Arkea-Samsic regroup after Nairo Quintana's Paris-Nice crash

Nairo Quintana
Nairo Quintana (Image credit: Bettini Photo)

Nairo Quintana came into Paris-Nice as the overwhelming favourite for the general classification after winning his first two stage races of the season, Tour de la Provence and Tour des Alpes. But a crash on stage 2 when the peloton had shattered in the crosswinds left the Colombian with a 1:50 deficit to race leader Max Schachmann (Bora-Hansgrohe). Arkea's directeur sportif Yvon Ledanois hasn't given up, however, and focussed on the reaction of the team to their leader's predicament.

"This stage went well for us up to 25 kilometers from the finish," Ledanois said. Quintana was in the lead peloton after the race broke up both in stage 1 and on Monday's second stage, but disaster struck when Quintana crashed. "The riders were vigilant within the peloton, and then Nairo crashed.

"What I want to remember from this moment is the reaction of our riders. They were immediately with their leader: Dayer, his brother, gave him his bike, Diego Rosa waited to restart and try to minimize the gaps at the finish as much as possible. Connor [Swift] let himself drop from the first peloton. The crash is part of the race, it's Paris-Nice."

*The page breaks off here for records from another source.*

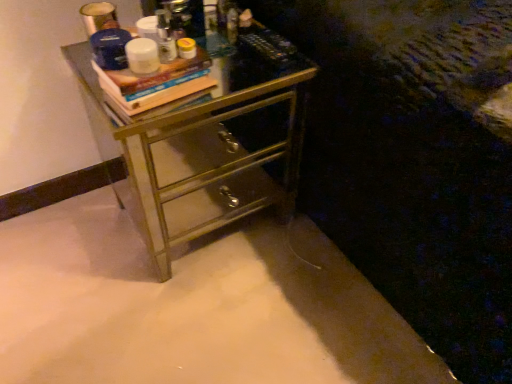
Locate an element on the screen. vacant area that is in front of metallic gold chest of drawers at center is located at coordinates (187, 318).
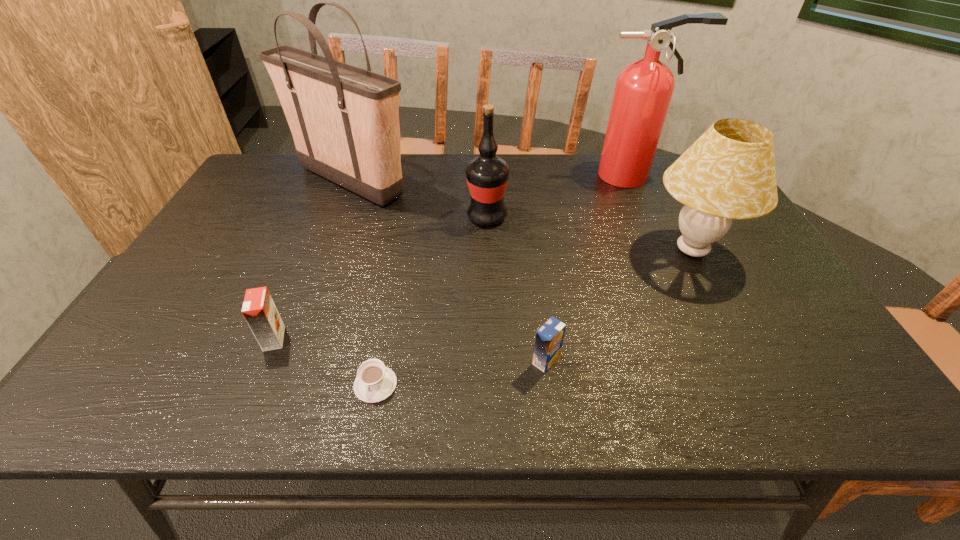
Find the location of a particular element. The width and height of the screenshot is (960, 540). vacant space located 0.280m on the front of the fire extinguisher is located at coordinates (665, 246).

Where is `vacant region located 0.250m on the left of the lampshade`? The image size is (960, 540). vacant region located 0.250m on the left of the lampshade is located at coordinates (552, 250).

Find the location of a particular element. free region located on the front of the wine bottle is located at coordinates (489, 296).

What are the coordinates of `free space located 0.110m on the front of the taller orange_juice` in the screenshot? It's located at (250, 397).

Identify the location of free region located 0.270m on the back of the third object from right to left. (534, 265).

Identify the location of shopping bag located in the far edge section of the desktop. Image resolution: width=960 pixels, height=540 pixels. (344, 120).

Where is `fire extinguisher that is at the far edge`? Image resolution: width=960 pixels, height=540 pixels. fire extinguisher that is at the far edge is located at coordinates [643, 91].

At what (x,y) coordinates should I click in order to perform the action: click on object present at the near edge. Please return your answer as a coordinate pair (x, y). The height and width of the screenshot is (540, 960). Looking at the image, I should click on (375, 382).

Identify the location of object at the left edge. (344, 120).

Find the location of a particular element. This screenshot has width=960, height=540. fire extinguisher at the right edge is located at coordinates (643, 91).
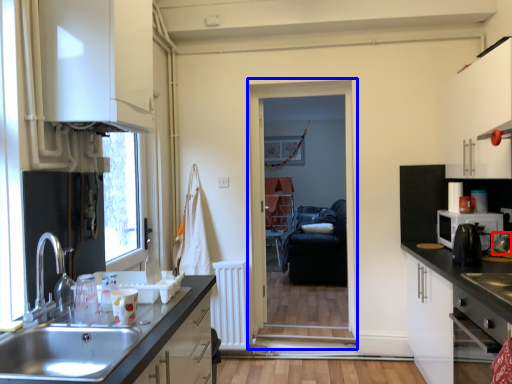
Question: Which object is closer to the camera taking this photo, appliance (highlighted by a red box) or screen door (highlighted by a blue box)?

Choices:
 (A) appliance
 (B) screen door

Answer: (A)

There should, in theory, be plenty of ground left in the race for Quintana to make up time, with stage 7 to La Colmiane in particular a key opportunity for the Colombian. As long as the coronavirus outbreak doesn't stop the race before it reaches Nice, Quintana could have other chances now that he's lost so much time.

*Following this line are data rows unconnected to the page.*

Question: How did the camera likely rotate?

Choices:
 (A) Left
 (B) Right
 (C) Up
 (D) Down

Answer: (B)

"Paris-Nice is far from over, and it can also allow us to have opportunities to seize that we might not have had, without this stage which proved to be difficult for us," Ledanois said.

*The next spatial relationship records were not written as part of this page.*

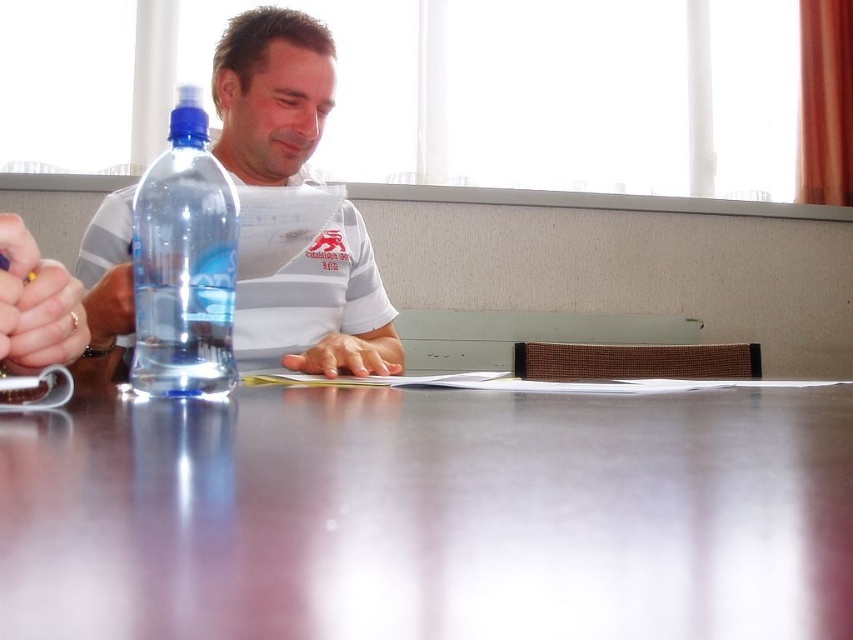
Question: Considering the real-world distances, which object is closest to the matte plastic water bottle at left?

Choices:
 (A) glossy plastic table at center
 (B) transparent plastic bottle at center

Answer: (B)

Question: Can you confirm if matte plastic water bottle at left is wider than transparent plastic bottle at center?

Choices:
 (A) no
 (B) yes

Answer: (B)

Question: Can you confirm if glossy plastic table at center is smaller than matte plastic water bottle at left?

Choices:
 (A) no
 (B) yes

Answer: (B)

Question: Which of the following is the farthest from the observer?

Choices:
 (A) matte plastic water bottle at left
 (B) transparent plastic bottle at center

Answer: (A)

Question: Which point is farther from the camera taking this photo?

Choices:
 (A) (524, 449)
 (B) (257, 333)

Answer: (B)

Question: Is glossy plastic table at center positioned before matte plastic water bottle at left?

Choices:
 (A) no
 (B) yes

Answer: (B)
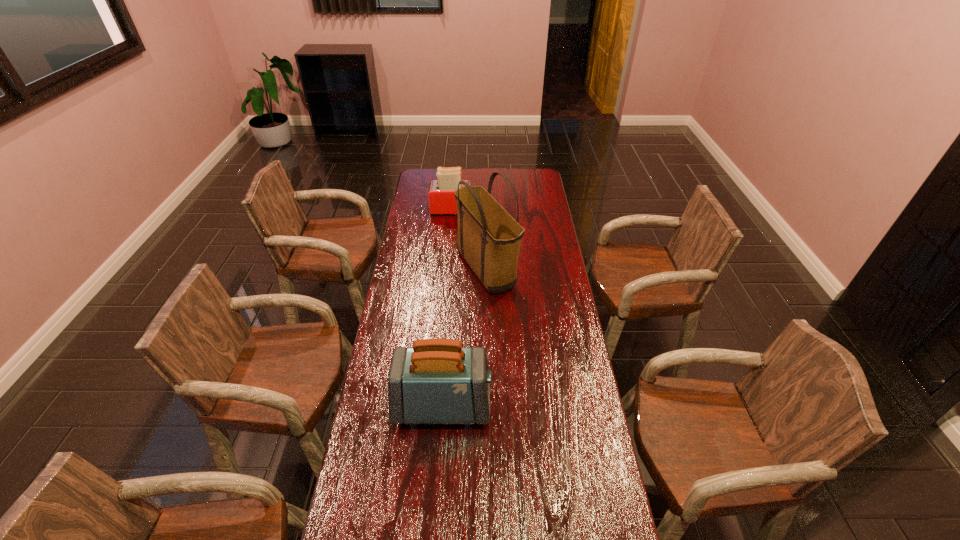
Locate an element on the screen. the second nearest object is located at coordinates (489, 239).

You are a GUI agent. You are given a task and a screenshot of the screen. Output one action in this format:
    pyautogui.click(x=<x>, y=<y>)
    Task: Click on the tallest object
    The width and height of the screenshot is (960, 540).
    Given the screenshot: What is the action you would take?
    pyautogui.click(x=489, y=239)

This screenshot has width=960, height=540. I want to click on the second tallest object, so click(x=437, y=381).

Find the location of a particular element. the nearest object is located at coordinates (437, 381).

You are a GUI agent. You are given a task and a screenshot of the screen. Output one action in this format:
    pyautogui.click(x=<x>, y=<y>)
    Task: Click on the farthest object
    
    Given the screenshot: What is the action you would take?
    pyautogui.click(x=442, y=201)

At what (x,y) coordinates should I click in order to perform the action: click on the shortest object. Please return your answer as a coordinate pair (x, y). Image resolution: width=960 pixels, height=540 pixels. Looking at the image, I should click on (442, 201).

At what (x,y) coordinates should I click in order to perform the action: click on free spot located 0.100m on the front of the tote bag. Please return your answer as a coordinate pair (x, y). This screenshot has height=540, width=960. Looking at the image, I should click on (488, 321).

Where is `vacant area situated 0.130m on the front-facing side of the nearest object`? This screenshot has width=960, height=540. vacant area situated 0.130m on the front-facing side of the nearest object is located at coordinates (530, 406).

I want to click on blank space located on the front-facing side of the farther toaster, so click(514, 210).

The image size is (960, 540). What are the coordinates of `vacant space at the left edge of the desktop` in the screenshot? It's located at (413, 242).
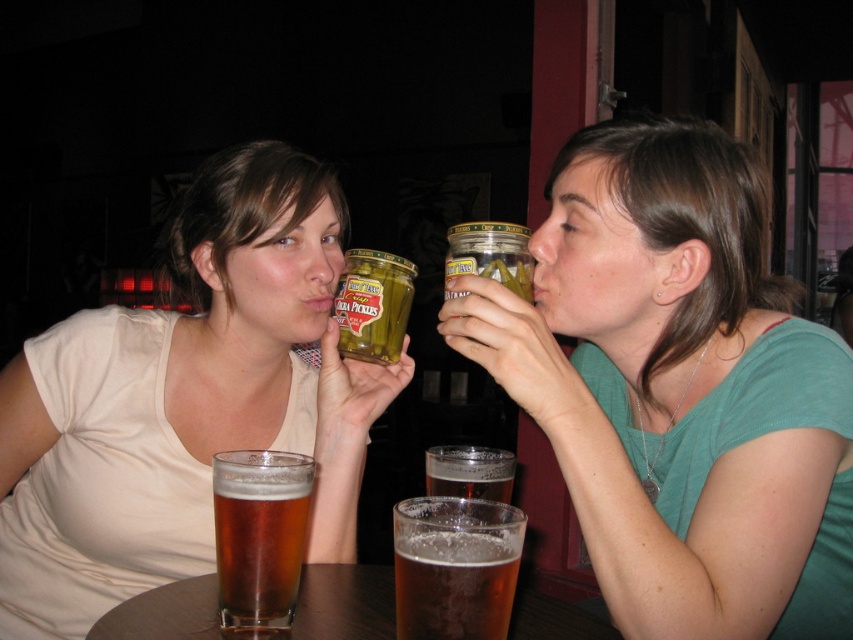
Question: Does translucent glass at lower center have a smaller size compared to brown translucent glass at center?

Choices:
 (A) no
 (B) yes

Answer: (B)

Question: Estimate the real-world distances between objects in this image. Which object is farther from the translucent glass table at center?

Choices:
 (A) brown translucent glass at center
 (B) green glass jar at center

Answer: (B)

Question: Observing the image, what is the correct spatial positioning of translucent glass table at center in reference to brown translucent glass at center?

Choices:
 (A) above
 (B) below

Answer: (B)

Question: Which point is farther from the camera taking this photo?

Choices:
 (A) (387, 589)
 (B) (519, 538)

Answer: (A)

Question: Which point appears farthest from the camera in this image?

Choices:
 (A) (225, 588)
 (B) (294, 296)
 (C) (828, 460)

Answer: (B)

Question: Can you confirm if green matte jar at upper center is positioned below green glass jar at center?

Choices:
 (A) no
 (B) yes

Answer: (B)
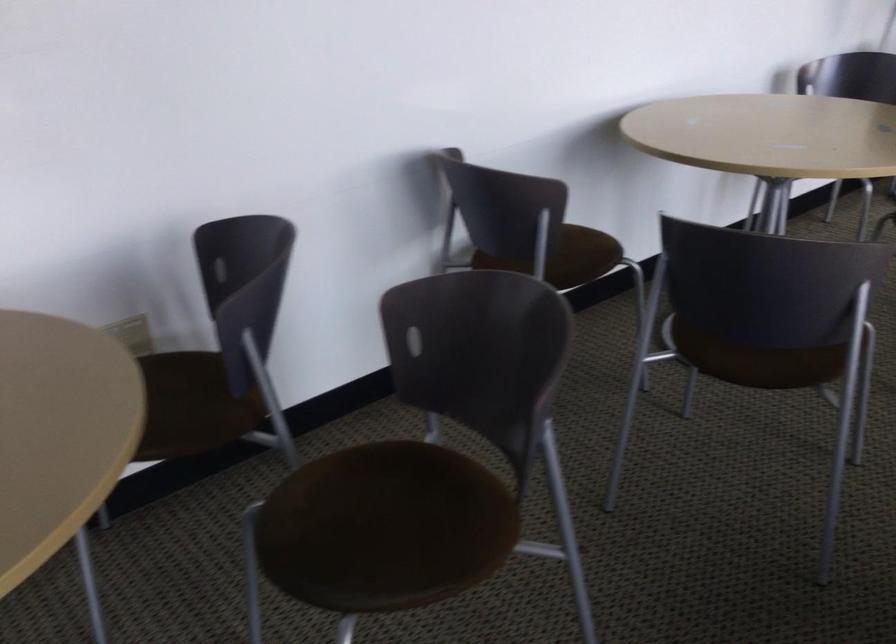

"We are not going to complain or question everything. This event will end on Sunday in the Alpes-Maritimes, and we will then draw up the balance sheet at that time. No professional cyclist, no sports director likes to have days like this. And above all, this is not what we hope in the end when we take the start of a stage that had been studied to the millimeter, identified as tricky and windy ... after that is fate. You have to accept it, look ahead," he concluded.